Oh, and PS: I really don't like the cover.
07 November 2015
Series: The Gold Seer Trilogy #1
Rating: 3 / 5 stars
This book has all the potentials to make a must read for me. First, it's historical young adult, set in 1849. So not only is it historical, but it is set in one of the most important time frames in American history - the western expansion thanks to the gold rush. It also contains a small fantasy element in the fact that our main character, Leah/Lee, can sense gold. Which means she will, of course, want to travel to California to join in on the gold rush, right?
Lee has all the workings to be a strong, fierce main character. An only child, it doesn't matter that she's a girl in a time frame where women were basically there to keep house and bred children. Lee works hard on the family homestead, even more so now that her father has taken ill and is struggling to recover.
Unfortunately, as the story unfolds, these elements for an amazing story never mesh completely. Lee, understandingly, is at a loss when her world comes crumbling around her and she strikes off to try to reunite when the one true friend she's ever really had and trusted. All along the way, she struggles when keeping her identity a secret and trying to survive in a world not meant for one alone.
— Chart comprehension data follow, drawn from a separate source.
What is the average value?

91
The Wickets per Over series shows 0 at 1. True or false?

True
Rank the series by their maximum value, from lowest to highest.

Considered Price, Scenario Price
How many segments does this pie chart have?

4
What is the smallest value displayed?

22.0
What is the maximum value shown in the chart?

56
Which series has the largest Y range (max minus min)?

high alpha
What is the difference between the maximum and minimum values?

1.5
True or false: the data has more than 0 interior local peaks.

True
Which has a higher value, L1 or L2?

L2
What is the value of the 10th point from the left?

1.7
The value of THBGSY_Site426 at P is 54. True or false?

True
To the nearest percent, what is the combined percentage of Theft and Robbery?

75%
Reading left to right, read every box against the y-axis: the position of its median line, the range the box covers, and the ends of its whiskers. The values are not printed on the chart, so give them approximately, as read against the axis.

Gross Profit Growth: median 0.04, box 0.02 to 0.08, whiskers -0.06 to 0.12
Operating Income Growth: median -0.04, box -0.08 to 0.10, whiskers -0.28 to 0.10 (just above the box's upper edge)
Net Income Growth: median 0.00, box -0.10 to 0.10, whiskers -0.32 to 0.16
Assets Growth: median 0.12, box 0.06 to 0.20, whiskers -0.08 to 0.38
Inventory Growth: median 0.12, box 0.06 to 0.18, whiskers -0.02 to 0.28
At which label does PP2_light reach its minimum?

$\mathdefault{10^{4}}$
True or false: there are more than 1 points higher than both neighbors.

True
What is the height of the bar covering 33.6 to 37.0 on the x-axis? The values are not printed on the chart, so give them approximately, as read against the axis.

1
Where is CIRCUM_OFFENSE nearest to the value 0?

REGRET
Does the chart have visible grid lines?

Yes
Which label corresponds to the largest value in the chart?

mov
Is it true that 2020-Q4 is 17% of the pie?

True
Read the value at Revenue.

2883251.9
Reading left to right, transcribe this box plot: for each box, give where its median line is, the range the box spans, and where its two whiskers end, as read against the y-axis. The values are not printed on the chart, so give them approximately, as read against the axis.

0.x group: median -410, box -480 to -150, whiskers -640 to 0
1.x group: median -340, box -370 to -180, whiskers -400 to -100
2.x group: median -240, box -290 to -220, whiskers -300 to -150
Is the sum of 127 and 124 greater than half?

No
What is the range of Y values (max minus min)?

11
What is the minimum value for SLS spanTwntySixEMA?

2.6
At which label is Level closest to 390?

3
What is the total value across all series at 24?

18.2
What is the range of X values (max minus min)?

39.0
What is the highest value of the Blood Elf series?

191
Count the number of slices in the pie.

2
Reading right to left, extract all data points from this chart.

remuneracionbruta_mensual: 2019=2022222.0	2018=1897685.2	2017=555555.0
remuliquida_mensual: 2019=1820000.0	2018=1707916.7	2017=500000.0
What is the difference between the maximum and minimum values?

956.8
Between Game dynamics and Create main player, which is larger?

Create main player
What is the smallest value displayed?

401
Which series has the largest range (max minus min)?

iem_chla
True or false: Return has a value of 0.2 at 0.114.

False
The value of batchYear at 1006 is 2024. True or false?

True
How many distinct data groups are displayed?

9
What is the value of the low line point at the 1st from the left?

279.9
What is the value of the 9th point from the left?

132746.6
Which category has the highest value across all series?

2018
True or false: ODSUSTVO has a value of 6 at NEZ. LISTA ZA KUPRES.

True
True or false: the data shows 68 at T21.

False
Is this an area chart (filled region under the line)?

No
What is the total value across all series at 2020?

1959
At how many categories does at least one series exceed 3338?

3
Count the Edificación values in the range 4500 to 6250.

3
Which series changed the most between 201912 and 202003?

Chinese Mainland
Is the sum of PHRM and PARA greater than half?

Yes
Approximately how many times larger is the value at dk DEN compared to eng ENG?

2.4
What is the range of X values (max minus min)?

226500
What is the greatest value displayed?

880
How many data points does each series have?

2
While realistic, it makes it harder to see Lee as this strong, fierce, independent person. And while her character develops ever so slightly down the line, I never get a good read on her.
The same goes for the other characters in the story, and I think that is the greatest shame of all. For a story that spends the most of the time traveling/walking, the story leans on the characters for supports. And when you don't develop the characters, the plot starts to lag and crawl in places. Then it feels like Carson rushes the plot too quickly to throw in excitement and suspense to jar the reader's attention again. And while it does add adventure to the tale, it makes the pacing of the story so disjointed that it isn't a smooth sailing straight through.
While I definitely found some faults with the story - the romantic element rearing its ugly head now and then as well - it was still a fun read in a young adult genre that doesn't get too much volume. I enjoyed it a bit more than Vengeance Road, which is the only other western YA novel I've been able to stumble across so far this year. So though I wasn't blown away by any standards, I'll probably still pick up the next installment of the trilogy when it comes, for the sake of the setting.